Indeed, one of Moses' last acts was to chew out the victors in the war against Midian just before entering the land, because they had brought back captives! They were made to kill all males and any female who had relations with a man (which in pagan cultures was typically very young).
Joshua, having been Moses’ lieutenant for almost the last forty years, mirrors his leadership. Further God, apparently wishing to indoctrinate this new generation with the same type of miracles shown their fathers, mirrors the exodus. The last generation were held back by Pharaoh, who was destroyed by God. This generation was held back by the faithlessness of their fathers, who were now gone. The crossing of the sea on dry land has counterpart in crossing Jordan at flood stage on dry land. Both leaders sent spies; and while only two of Moses’ spies were faithful, Joshua only sent two faithful men. And in Joshua as in , the entire nation of Israel is exhorted to act as one in trust and obedience to the God that both this new generation and their fathers make covenant with.
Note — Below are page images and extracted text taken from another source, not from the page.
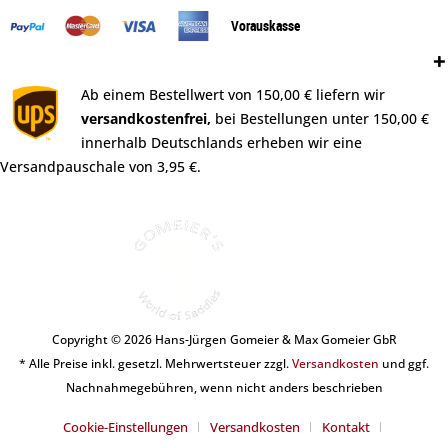
Vorauskasse
Versand:
Ab einem Bestellwert von 150,00 € liefern wir
versandkostenfrei,
bei Bestellungen unter 150,00 €
innerhalb Deutschlands erheben wir eine
Versandpauschale von 3,95 €.
Copyright © 2026 Hans-Jürgen Gomeier & Max Gomeier GbR
* Alle Preise inkl. gesetzl. Mehrwertsteuer zzgl.
Versandkosten
und ggf.
Nachnahmegebühren, wenn nicht anders beschrieben
Cookie-Einstellungen
Versandkosten
Kontakt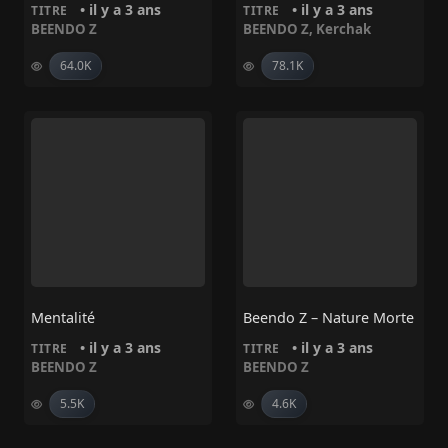
• il y a 3 ans
• il y a 3 ans
TITRE
TITRE
BEENDO Z
BEENDO Z
,
Kerchak
64.0K
78.1K
Mentalité
Beendo Z – Nature Morte
• il y a 3 ans
• il y a 3 ans
TITRE
TITRE
BEENDO Z
BEENDO Z
5.5K
4.6K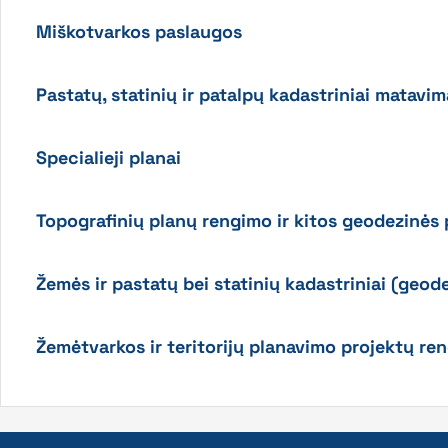
Miškotvarkos paslaugos
Pastatų, statinių ir patalpų kadastriniai matavim
Specialieji planai
Topografinių planų rengimo ir kitos geodezinės
Žemės ir pastatų bei statinių kadastriniai (geod
Žemėtvarkos ir teritorijų planavimo projektų ren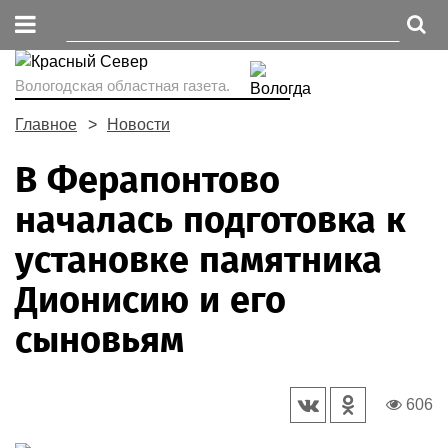
Вологодская областная газета.
Главное
Новости
В Ферапонтово
началась подготовка к
установке памятника
Дионисию и его
сыновьям
606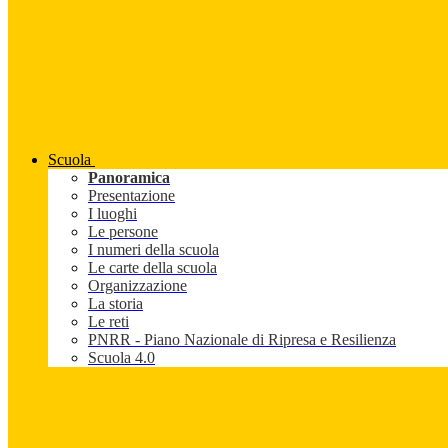
Scuola
Panoramica
Presentazione
I luoghi
Le persone
I numeri della scuola
Le carte della scuola
Organizzazione
La storia
Le reti
PNRR - Piano Nazionale di Ripresa e Resilienza
Scuola 4.0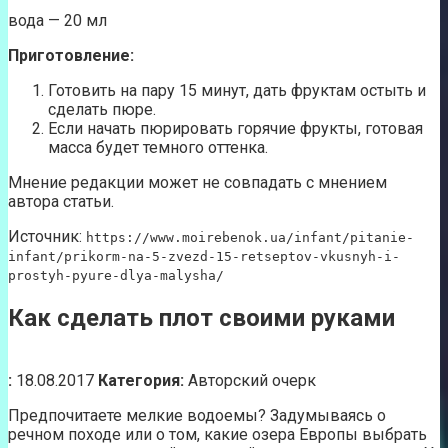
вода — 20 мл
Приготовление:
Готовить на пару 15 минут, дать фруктам остыть и
сделать пюре.
Если начать пюрировать горячие фрукты, готовая
масса будет темного оттенка.
Мнение редакции может не совпадать с мнением
автора статьи.
Источник:
https://www.moirebenok.ua/infant/pitanie-
infant/prikorm-na-5-zvezd-15-retseptov-vkusnyh-i-
prostyh-pyure-dlya-malysha/
Как сделать плот своими руками
:
18.08.2017
Категория:
Авторский очерк
Предпочитаете мелкие водоемы? Задумываясь о
речном походе или о том, какие озера Европы выбрать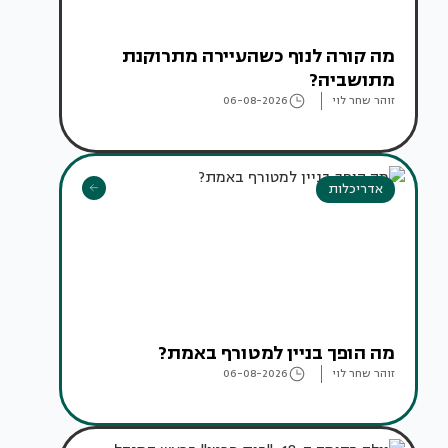
מה קורה לנוף כשהעיירה מתרוקנת
מתושביה?
זוהר שחר לוי
06-08-2026
אדריכלות
מה הופך בניין למטורף באמת?
זוהר שחר לוי
06-08-2026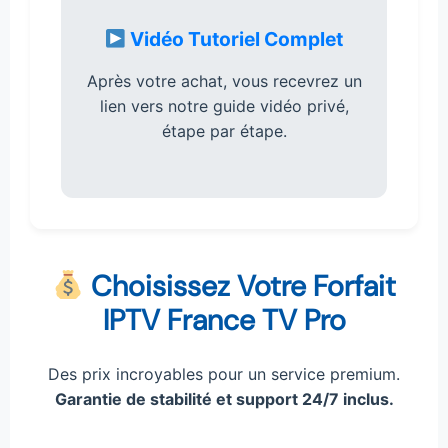
Vidéo Tutoriel Complet
Après votre achat, vous recevrez un
lien vers notre guide vidéo privé,
étape par étape.
Choisissez Votre Forfait
IPTV France TV Pro
Des prix incroyables pour un service premium.
Garantie de stabilité et support 24/7 inclus.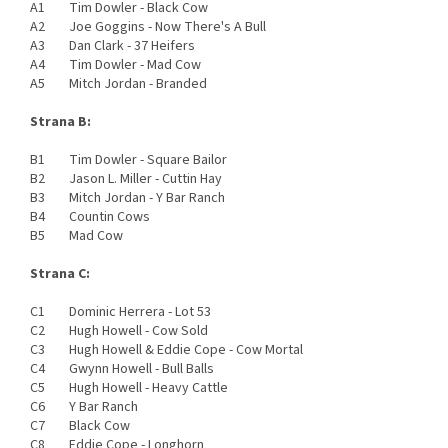
A1 Tim Dowler - Black Cow
A2 Joe Goggins - Now There's A Bull
A3 Dan Clark - 37 Heifers
A4 Tim Dowler - Mad Cow
A5 Mitch Jordan - Branded
Strana B:
B1 Tim Dowler - Square Bailor
B2 Jason L. Miller - Cuttin Hay
B3 Mitch Jordan - Y Bar Ranch
B4 Countin Cows
B5 Mad Cow
Strana C:
C1 Dominic Herrera - Lot 53
C2 Hugh Howell - Cow Sold
C3 Hugh Howell & Eddie Cope - Cow Mortal
C4 Gwynn Howell - Bull Balls
C5 Hugh Howell - Heavy Cattle
C6 Y Bar Ranch
C7 Black Cow
C8 Eddie Cope - Longhorn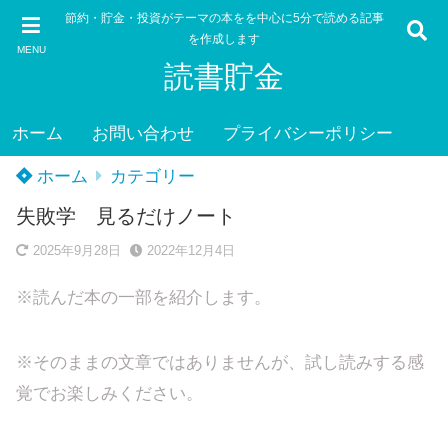
節約・貯金・投資がテーマの本をを中心に5分で読める記事
を作成します
MENU
読書貯金
ホーム
お問い合わせ
プライバシーポリシー
ホーム
カテゴリー
失敗学 見るだけノート
2025年9月28日
2022年12月4日
※読んだ本の一部を紹介します。
※そのままの文章ではありませんが、試し読みする感
覚でお楽しみください。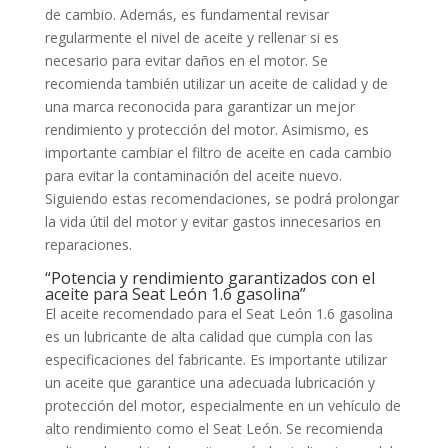
de cambio. Además, es fundamental revisar
regularmente el nivel de aceite y rellenar si es
necesario para evitar daños en el motor. Se
recomienda también utilizar un aceite de calidad y de
una marca reconocida para garantizar un mejor
rendimiento y protección del motor. Asimismo, es
importante cambiar el filtro de aceite en cada cambio
para evitar la contaminación del aceite nuevo.
Siguiendo estas recomendaciones, se podrá prolongar
la vida útil del motor y evitar gastos innecesarios en
reparaciones.
“Potencia y rendimiento garantizados con el
aceite para Seat León 1.6 gasolina”
El aceite recomendado para el Seat León 1.6 gasolina
es un lubricante de alta calidad que cumpla con las
especificaciones del fabricante. Es importante utilizar
un aceite que garantice una adecuada lubricación y
protección del motor, especialmente en un vehículo de
alto rendimiento como el Seat León. Se recomienda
Both Moses and Joshua were types of Yeshua. Joshua’s name was changed to directly reflect this:
Numbers 13:16 (ESV) These were the names of the men whom Moses sent to spy out the land. And Moses called Hoshea the son of Nun Joshua.
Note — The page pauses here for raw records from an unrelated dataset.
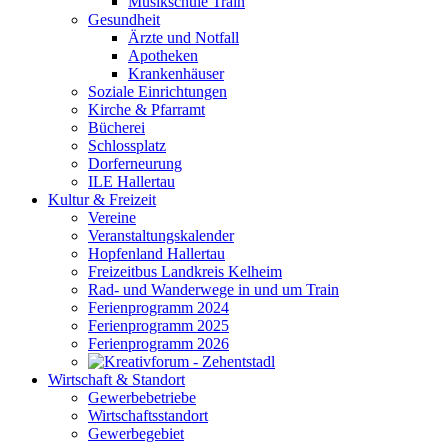
Musikschule Train
Gesundheit
Ärzte und Notfall
Apotheken
Krankenhäuser
Soziale Einrichtungen
Kirche & Pfarramt
Bücherei
Schlossplatz
Dorferneurung
ILE Hallertau
Kultur & Freizeit
Vereine
Veranstaltungskalender
Hopfenland Hallertau
Freizeitbus Landkreis Kelheim
Rad- und Wanderwege in und um Train
Ferienprogramm 2024
Ferienprogramm 2025
Ferienprogramm 2026
Wirtschaft & Standort
Gewerbebetriebe
Wirtschaftsstandort
Gewerbegebiet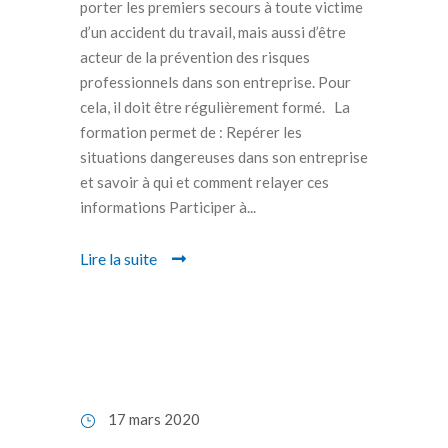
porter les premiers secours à toute victime
d’un accident du travail, mais aussi d’être
acteur de la prévention des risques
professionnels dans son entreprise. Pour
cela, il doit être régulièrement formé. La
formation permet de : Repérer les
situations dangereuses dans son entreprise
et savoir à qui et comment relayer ces
informations Participer à...
Lire la suite
17 mars 2020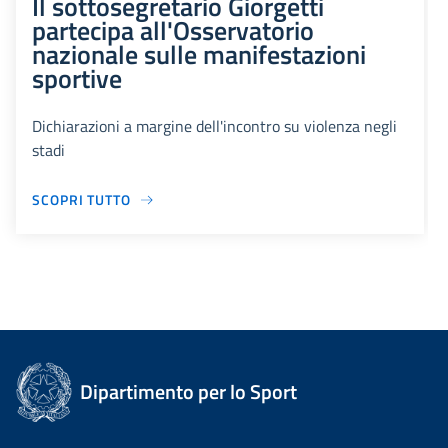
Il sottosegretario Giorgetti
partecipa all'Osservatorio
nazionale sulle manifestazioni
sportive
Dichiarazioni a margine dell'incontro su violenza negli
stadi
SCOPRI TUTTO
Dipartimento per lo Sport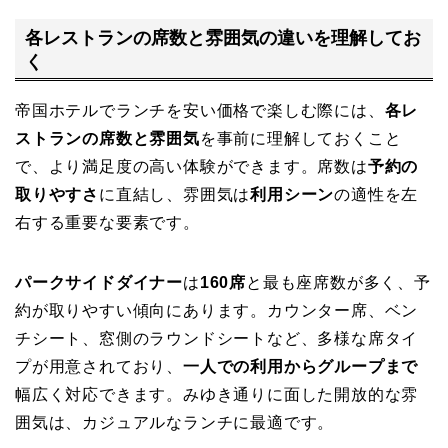
各レストランの席数と雰囲気の違いを理解してお
く
帝国ホテルでランチを安い価格で楽しむ際には、
各レ
ストランの席数と雰囲気
を事前に理解しておくこと
で、より満足度の高い体験ができます。席数は
予約の
取りやすさ
に直結し、雰囲気は
利用シーン
の適性を左
右する重要な要素です。
パークサイドダイナー
は
160席
と最も座席数が多く、予
約が取りやすい傾向にあります。カウンター席、ベン
チシート、窓側のラウンドシートなど、多様な席タイ
プが用意されており、
一人での利用からグループまで
幅広く対応できます。みゆき通りに面した開放的な雰
囲気は、カジュアルなランチに最適です。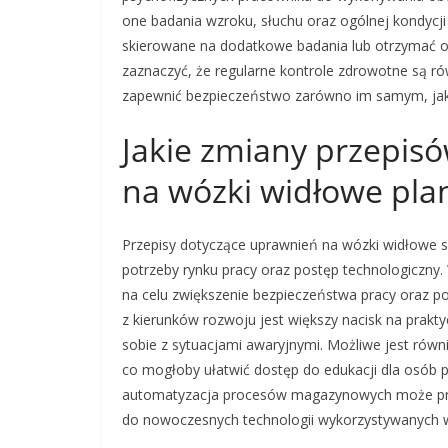
one badania wzroku, słuchu oraz ogólnej kondyc
skierowane na dodatkowe badania lub otrzymać o
zaznaczyć, że regularne kontrole zdrowotne są ró
zapewnić bezpieczeństwo zarówno im samym, jak
Jakie zmiany przepis
na wózki widłowe pla
Przepisy dotyczące uprawnień na wózki widłowe s
potrzeby rynku pracy oraz postęp technologiczny
na celu zwiększenie bezpieczeństwa pracy oraz p
z kierunków rozwoju jest większy nacisk na prakt
sobie z sytuacjami awaryjnymi. Możliwe jest równ
co mogłoby ułatwić dostęp do edukacji dla osób 
automatyzacja procesów magazynowych może pr
do nowoczesnych technologii wykorzystywanych w l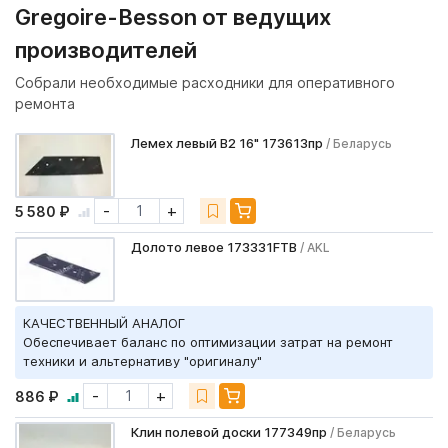
Gregoire-Besson от ведущих
производителей
Собрали необходимые расходники для оперативного
ремонта
Лемех левый B2 16" 173613пр
/ Беларусь
-
+
5 580 ₽
Долото левое 173331FTB
/ AKL
КАЧЕСТВЕННЫЙ АНАЛОГ
Обеспечивает баланс по оптимизации затрат на ремонт
техники и альтернативу "оригиналу"
-
+
886 ₽
Клин полевой доски 177349пр
/ Беларусь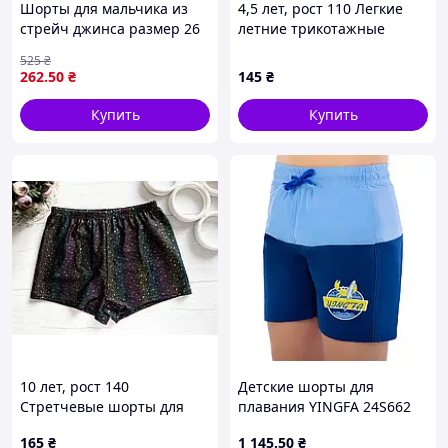
Шорты для мальчика из
4,5 лет, рост 110 Легкие
стрейч джинса размер 26
летние трикотажные
стильная одежда для
шорты для мальчика.
525
₴
летнего отдыха и игр
Артикул 27992
262
.50
₴
145
₴
Купить
Купить
10 лет, рост 140
Детские шорты для
Стретчевые шорты для
плавания YINGFA 24S662
девочки. Артикул 28031
для отдыха у воды 10 лет
165
₴
1 145
.50
₴
голубой-синий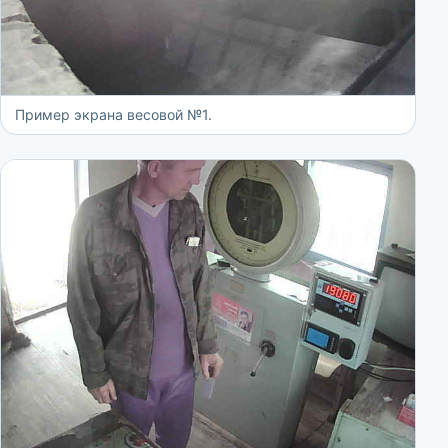
Пример экрана весовой №1.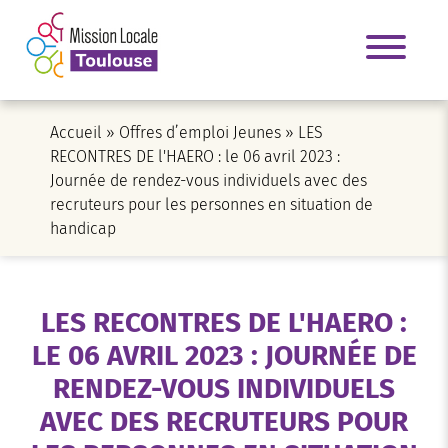
Accueil
»
Offres d’emploi Jeunes
»
LES
RECONTRES DE l'HAERO : le 06 avril 2023 :
Journée de rendez-vous individuels avec des
recruteurs pour les personnes en situation de
handicap
LES RECONTRES DE L'HAERO :
LE 06 AVRIL 2023 : JOURNÉE DE
RENDEZ-VOUS INDIVIDUELS
AVEC DES RECRUTEURS POUR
The change was from הושֵׁעַ (Hoshea, help or salvation) to יְהושֻׁעַ (Yehoshua, YHVH saves). ישוע Yeshua (salvation) is a shortened form of Yehoshua and an alternative form of Hoshea.
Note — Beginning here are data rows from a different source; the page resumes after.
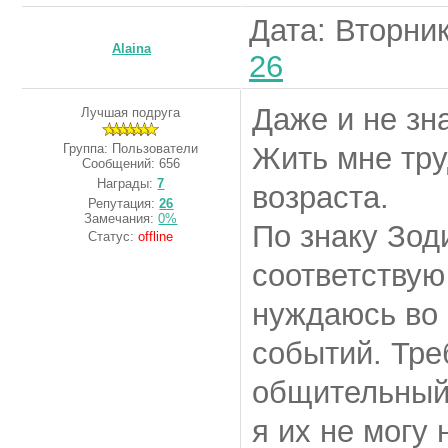
Дата: Вторник
Alaina
26
Даже и не зна
Лучшая подруга
Группа: Пользователи
Жить мне тру
Сообщений:
656
Награды:
7
возраста.
Репутация:
26
Замечания:
0%
По знаку Зод
Статус:
offline
соответствую
нуждаюсь во 
событий. Тре
общительный 
я их не могу 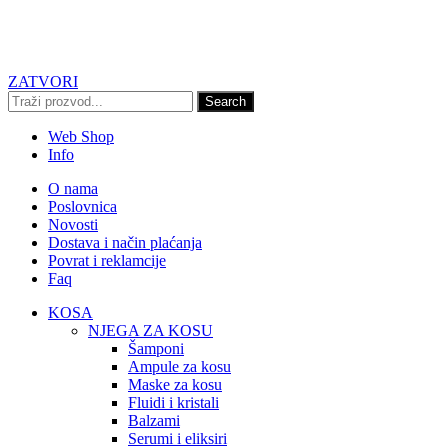
ZATVORI
Search
Web Shop
Info
O nama
Poslovnica
Novosti
Dostava i način plaćanja
Povrat i reklamcije
Faq
KOSA
NJEGA ZA KOSU
Šamponi
Ampule za kosu
Maske za kosu
Fluidi i kristali
Balzami
Serumi i eliksiri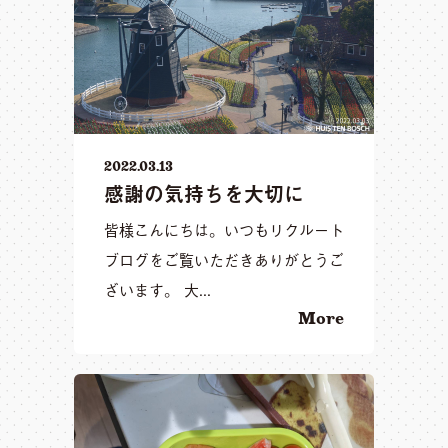
2022.03.13
感謝の気持ちを大切に
皆様こんにちは。いつもリクルート
ブログをご覧いただきありがとうご
ざいます。 大...
More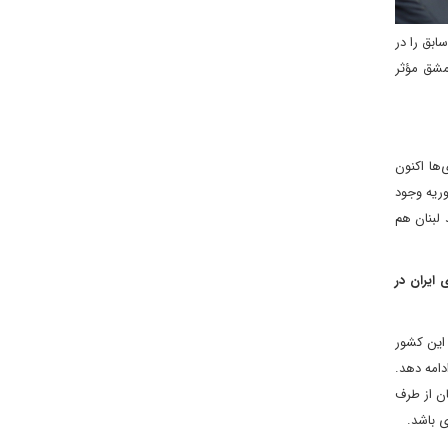
ابق را در
مشق مؤثر
‌ها اکنون
ریه وجود
 لبنان هم
ایران در
 این کشور
دامه دهد.
ان از طرف
ی باشد.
It is thought by scholars that Joshua lived aproximately twenty years in Egypt, forty in the wilderness and fifty in the promised land before his death at 110 years old.
Joshua 24:29 (ESV) After these things Joshua the son of Nun, the servant of the Lord, died, being 110 years old.
His life and the book which bears his name show how the faithful are rewarded, the faithless denied, the wicked expelled and that God keeps His promises; specifically here the ones reiterated to Abraham, Isaac and Jacob.
Dan C
Sources: JPS Study TNK, The Essential Bible Commentary, EB Meyer, Bible History (Edersheim), and various forwards to the book in contemporary Bibles. My father, Pastor Bill Best and others.
(*) hortatory- hor·ta·to·ry (hôr′tə-tôr′ē, -tōr′ē) adj. Marked by exhortation or strong urging: a hortatory speech.
I had to look this one up myself when I read it in the notes in my JPS TNK; but I liked the word, so I decided to impose it on you as well!